Il fallait prendre des mesures sans délai. Surtout que ce n’était plus seulement l’opinion jaune, mais aussi l’industrie jaune qui montrait des signes de faiblesse. Les dents des scies mécaniques d’une fabrique, comme fatiguées de mâcher les fibres de bois, s’arrêtèrent tout à coup. Les roues des wagons se mirent à tourner un peu plus lentement. Derrière les verres de lampe, la lumière se fit un peu plus terne. Il est vrai que les accumulateurs, chargés de siècles de colère, avaient de quoi faire fonctionner les courroies de transmission et les engrenages pendant quatre ou cinq années, mais l’alimentation en force vive nouvelle faiblissait de jour en jour.

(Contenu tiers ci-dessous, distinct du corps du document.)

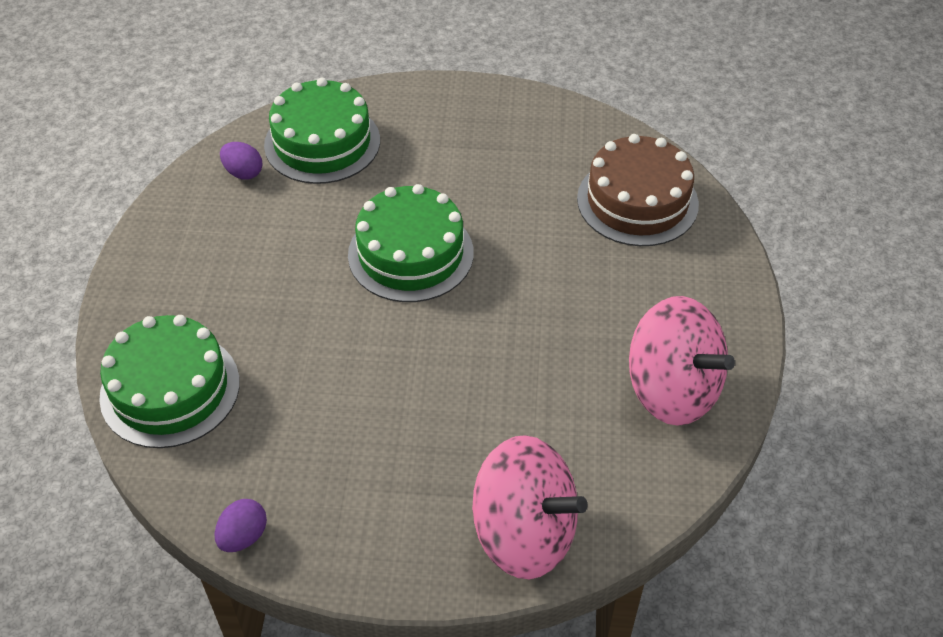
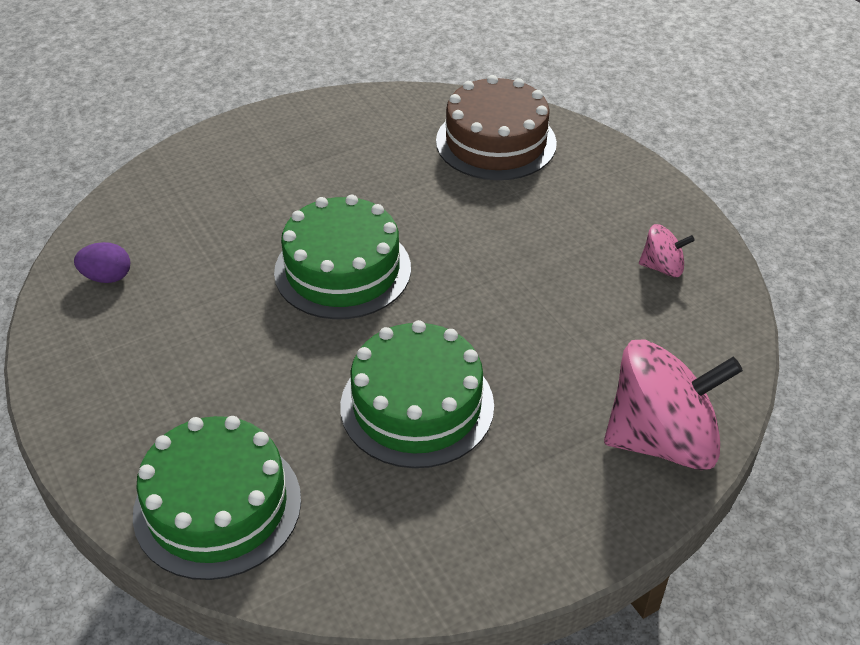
camera: 35 degrees left, 5 degrees down
(243, 536) = (422, 593): purple egg -> none
(322, 142) = (165, 217): green cake -> green cake (417, 405)
(672, 390) = (662, 267): pink spinning top -> pink spinning top, size x0.46

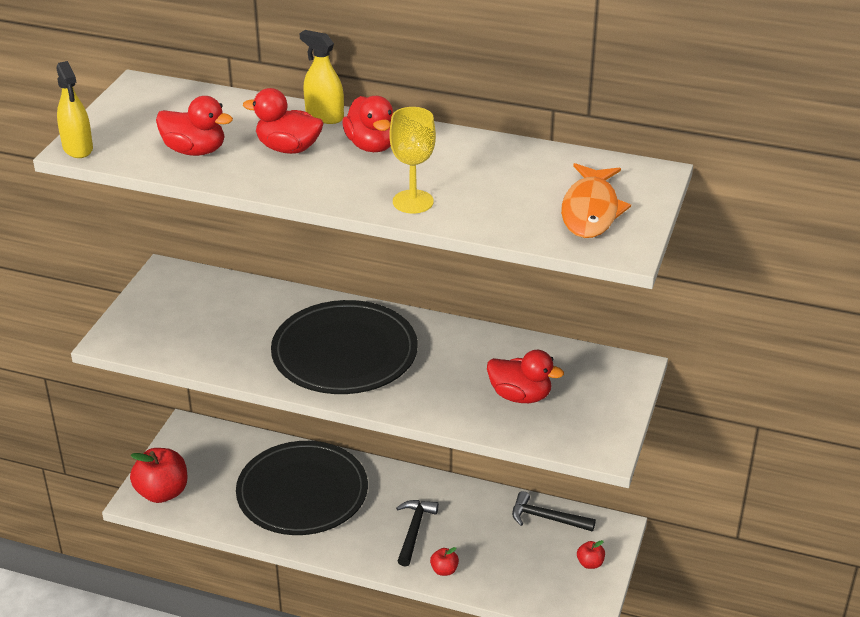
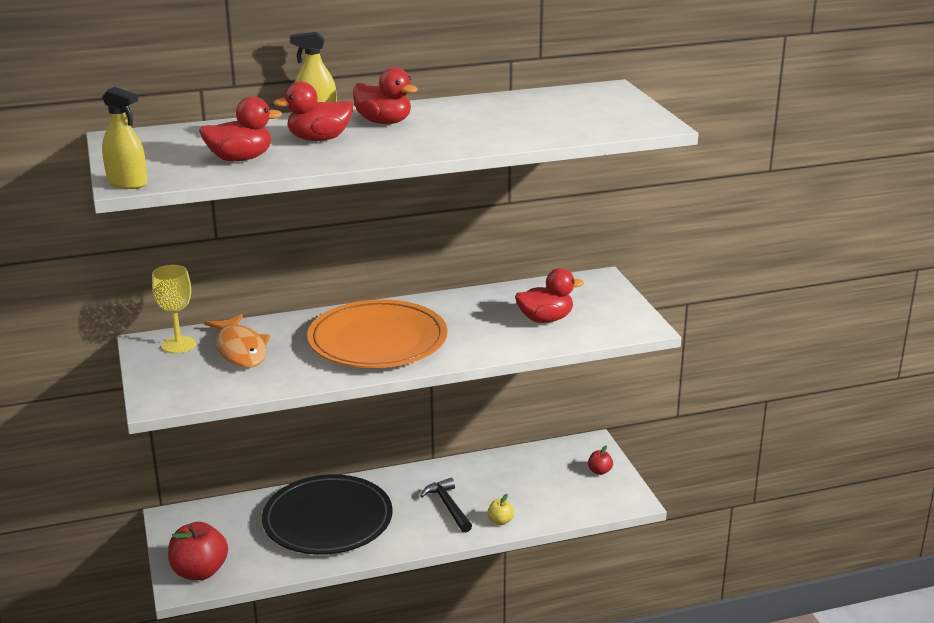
camera: 35 degrees left, 10 degrees down
(344, 353) = (377, 340): black plate -> orange plate
(413, 202) = (470, 141): yellow goblet -> yellow goblet (178, 345)
(444, 570) = (500, 521): red apple -> yellow apple
(547, 518) = (538, 457): black hammer -> none
(590, 211) = (601, 114): orange fish -> orange fish (240, 349)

Les gouvernements du monde entier mobilisèrent toute leur énergie pour prévenir la crise qui approchait lentement. Il fallait faire remonter artificiellement le taux de radiation haineuse à son niveau précédent. Il fut décidé de procéder à des coupures ponctuelles de lumière et de chauffage. Mais les gens, les foies désormais vidés, attendaient patiemment dans leurs immenses pièces sombres sans se plaindre ni protester et ils n’essayaient même pas de s’approcher des poêles en train de refroidir. Il eut été inutile d’allumer la lumière pour voir ce que leurs visages exprimaient : leurs visages n’exprimaient rien du tout, ils étaient vides, roses et psychiquement morts.

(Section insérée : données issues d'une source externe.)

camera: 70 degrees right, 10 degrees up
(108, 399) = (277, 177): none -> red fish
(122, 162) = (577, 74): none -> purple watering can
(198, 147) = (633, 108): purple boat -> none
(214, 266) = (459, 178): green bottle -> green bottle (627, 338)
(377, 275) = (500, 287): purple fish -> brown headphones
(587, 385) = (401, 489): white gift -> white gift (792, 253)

On songea même à appeler les médecins à l’aide. On essaya de stimuler l’activité du foie par des pilules, par des eaux, par une excitation électrique. En vain. Le foie, ayant donné tout ce qu’il pouvait, s’était enveloppé dans un cocon de graisse et dormait à poings fermés. On pouvait bien le fouetter à grand renfort de préparations brevetées, de doses toujours plus fortes, de traitements de cheval de toutes sortes, cela ne donnait aucun résultat valable pour l’industrie.